FIG. 2 is a waveform diagram showing an amplitude waveform of an output voltage when a test mode is turned on in the example.

FIG. 3 is a waveform diagram showing an amplitude waveform of an output voltage when the test mode is turned off in the example.

[Explanation of symbols]

 1 Input Terminal 2 P Channel MOS Transistor 3 N Channel MOS Transistor 4 P Channel MOS Transistor 5 N Channel MOS Transistor 6 First Transfer Gate 7 Second Transfer Gate 8 Output Terminal 9 Test Mode Input Terminal 10 First CMOS Inverter Circuit 11 Second CMOS inverter circuit

─────────────────────────────────────────────────── ─── Continuation of the front page (51) Int.Cl. ⁶ Identification code Internal reference number FI Technical indication H03K 19/0175

Claims (4)

[Claims] 1. An output buffer circuit of a CMOS semiconductor integrated circuit comprising enhancement transistors, wherein a transmission signal is input to a control electrode and one of the controlled electrodes is connected to a first reference power supply line. The CMOS transistor and the first CMOS transistor have opposite characteristics, the control electrode is connected to the control electrode of the first CMOS transistor, one controlled electrode is connected to the second reference power supply line, and the other is connected.
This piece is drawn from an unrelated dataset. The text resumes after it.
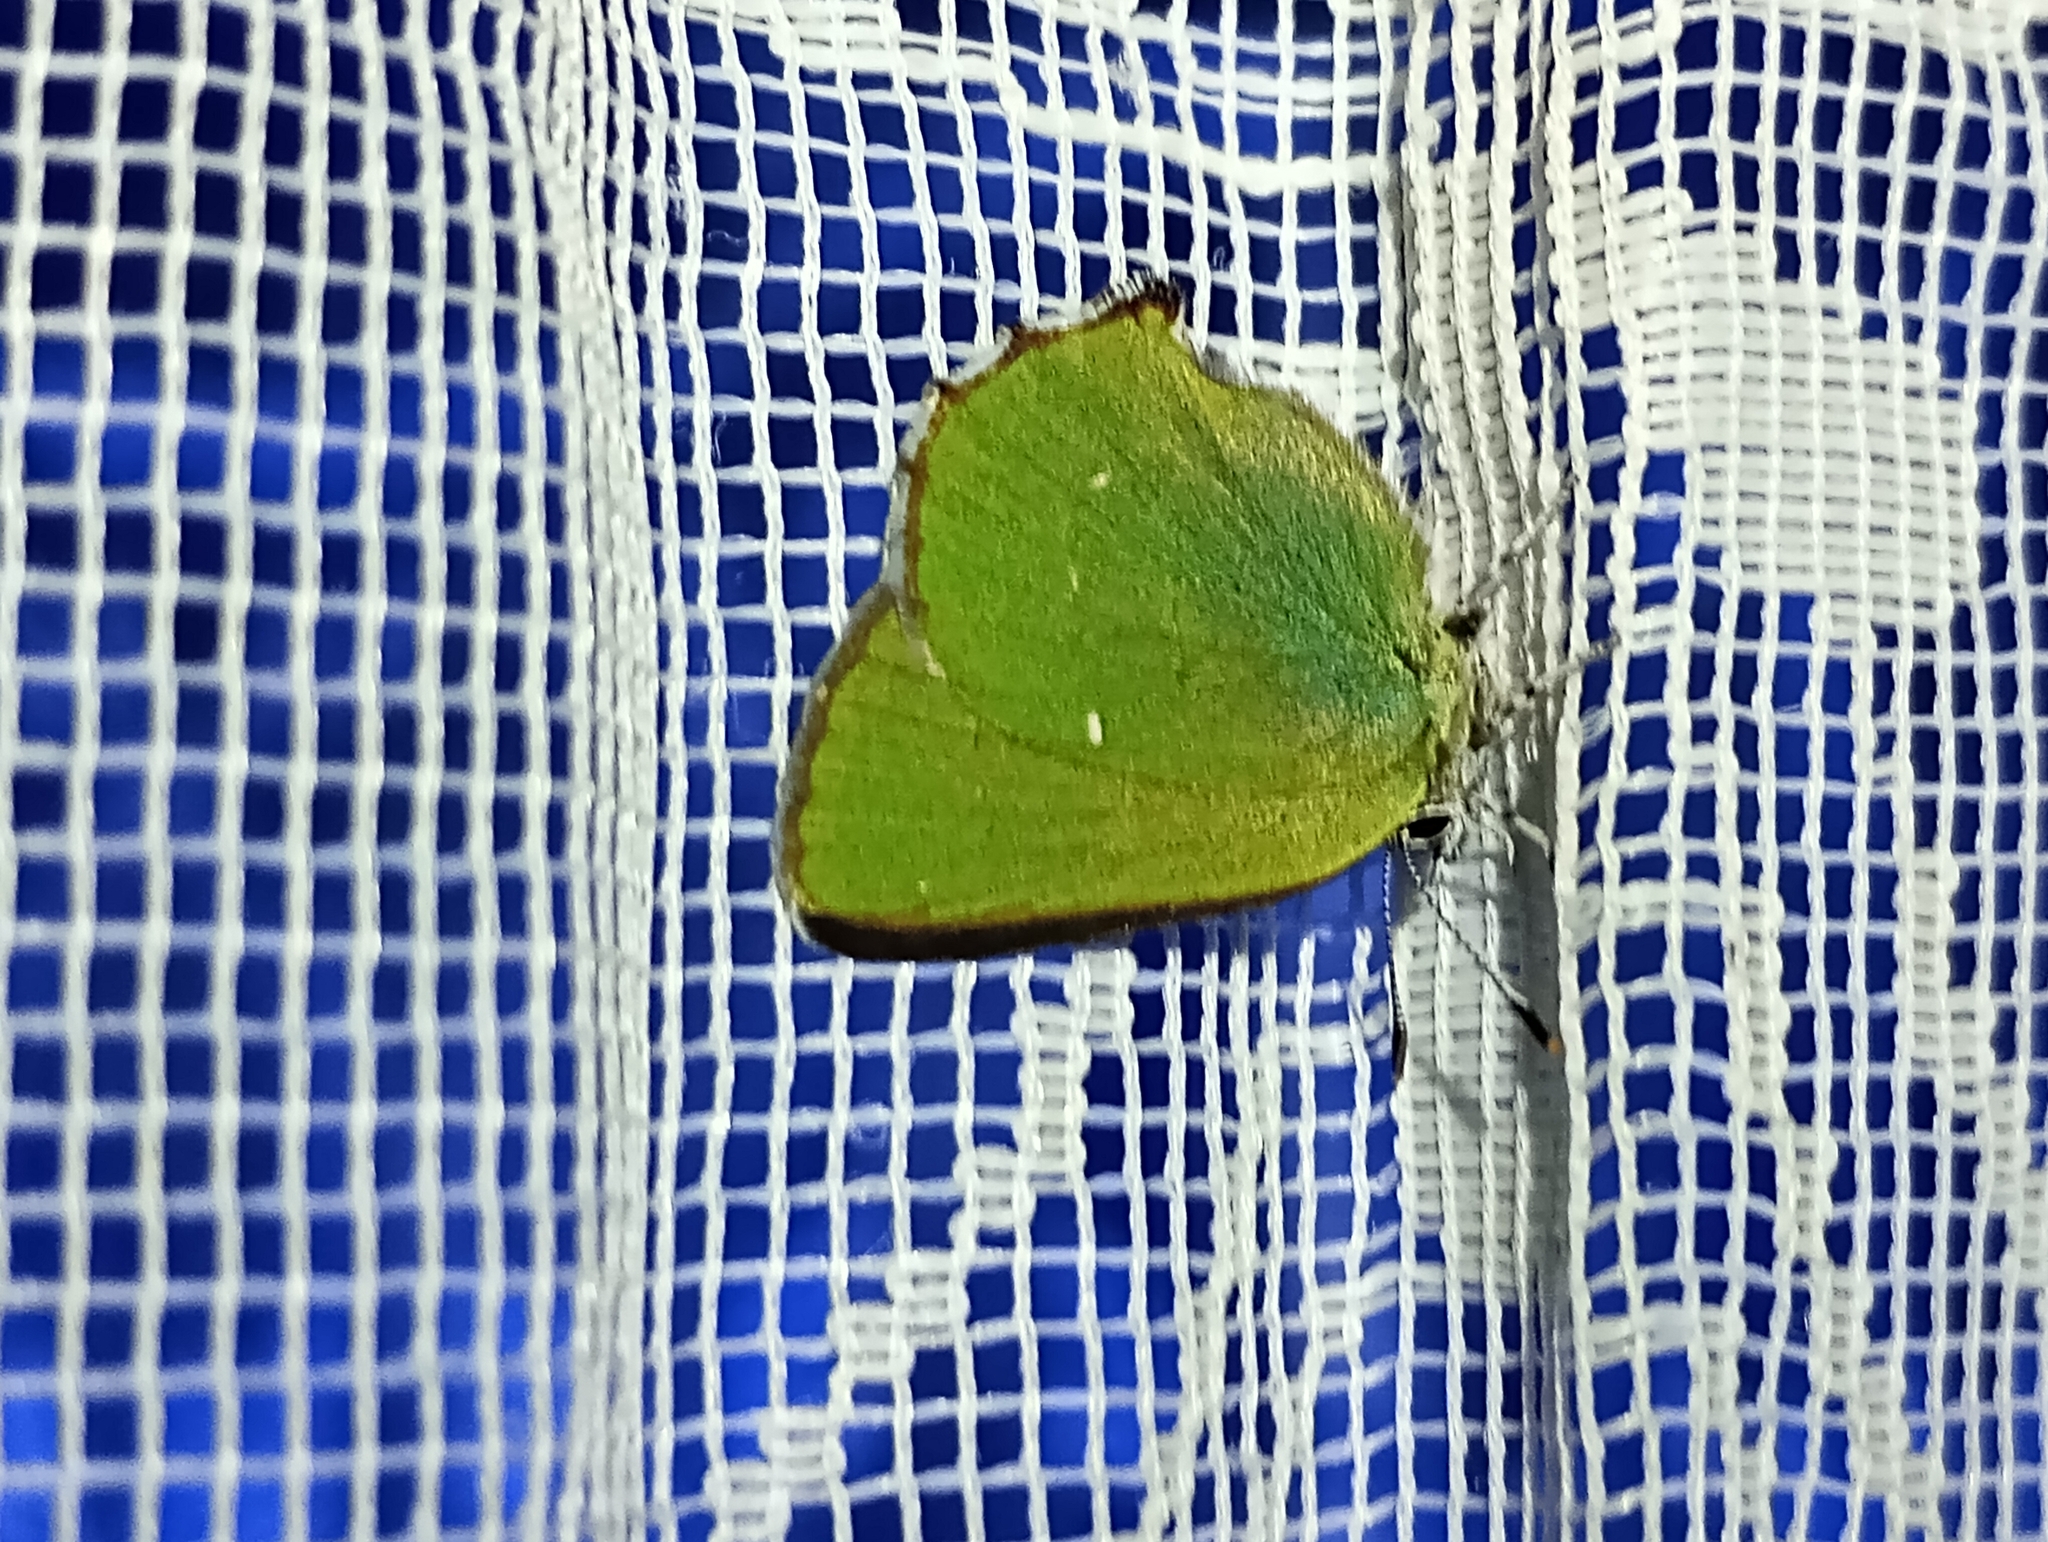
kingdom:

The second CMOS transistor whose controlled electrode is connected to the other controlled electrode of the first CMOS transistor and serves as the output end of the input inverter circuit has the same characteristics as the first CMOS transistor, and the control electrode is A third connected to the output terminal of the input inverter circuit, one controlled electrode being connected to the first reference power supply line;
Of the CMOS transistor and the third CMOS transistor have opposite characteristics, the control electrode is connected to the control electrode of the third CMOS transistor, and one controlled electrode is connected to the second reference power supply line, A fourth CMOS transistor forming an output inverter circuit together with the third CMOS transistor; a first transfer gate connected between the other controlled electrode of the third CMOS transistor and an output terminal; Of the second transfer gate connected between the other controlled electrode of the CMOS transistor and the output terminal and the first and second transfer gates when the test mode is turned on. Test mode control means for bringing both the first and second transfer gates into a conductive state when turned off An output buffer circuit for a CMOS semiconductor integrated circuit, comprising: 2. The first and third CMOS transistors are P-channel type, the second and fourth CMOS transistors are N-channel type, and the test mode control means has a test mode input terminal having a first First and second inverter circuits are connected in series, the output terminal of the first inverter circuit is connected to the control electrode of the first transfer gate, and the output terminal of the second inverter circuit is connected to the second transfer gate. 2. The output buffer circuit of the CMOS semiconductor integrated circuit according to claim 1, wherein the output buffer circuit is connected to the control electrode. 3. The first and second inverter circuits are CM
The output buffer circuit of the CMOS semiconductor integrated circuit according to claim 2, wherein the output buffer circuit is formed of an OS semiconductor. 4. The test mode control means controls the control electrode of the first transfer gate so that the N channel side is turned on and the P channel side is turned off when the test mode is turned on, and the N channel side is turned on when the test mode is turned off. The control electrode of the second transfer gate is connected so that it is turned off and the p-channel side is turned on. The control electrode of the second transfer gate is turned on when the test mode is on, the n-channel side is turned off, the p-channel side is turned on, and the test mode is turned on. 2. The output buffer circuit of a CMOS semiconductor integrated circuit according to claim 1, wherein the output buffer circuit is connected to the test mode input terminal so that the N-channel side is turned on and the P-channel side is turned off when it is turned off.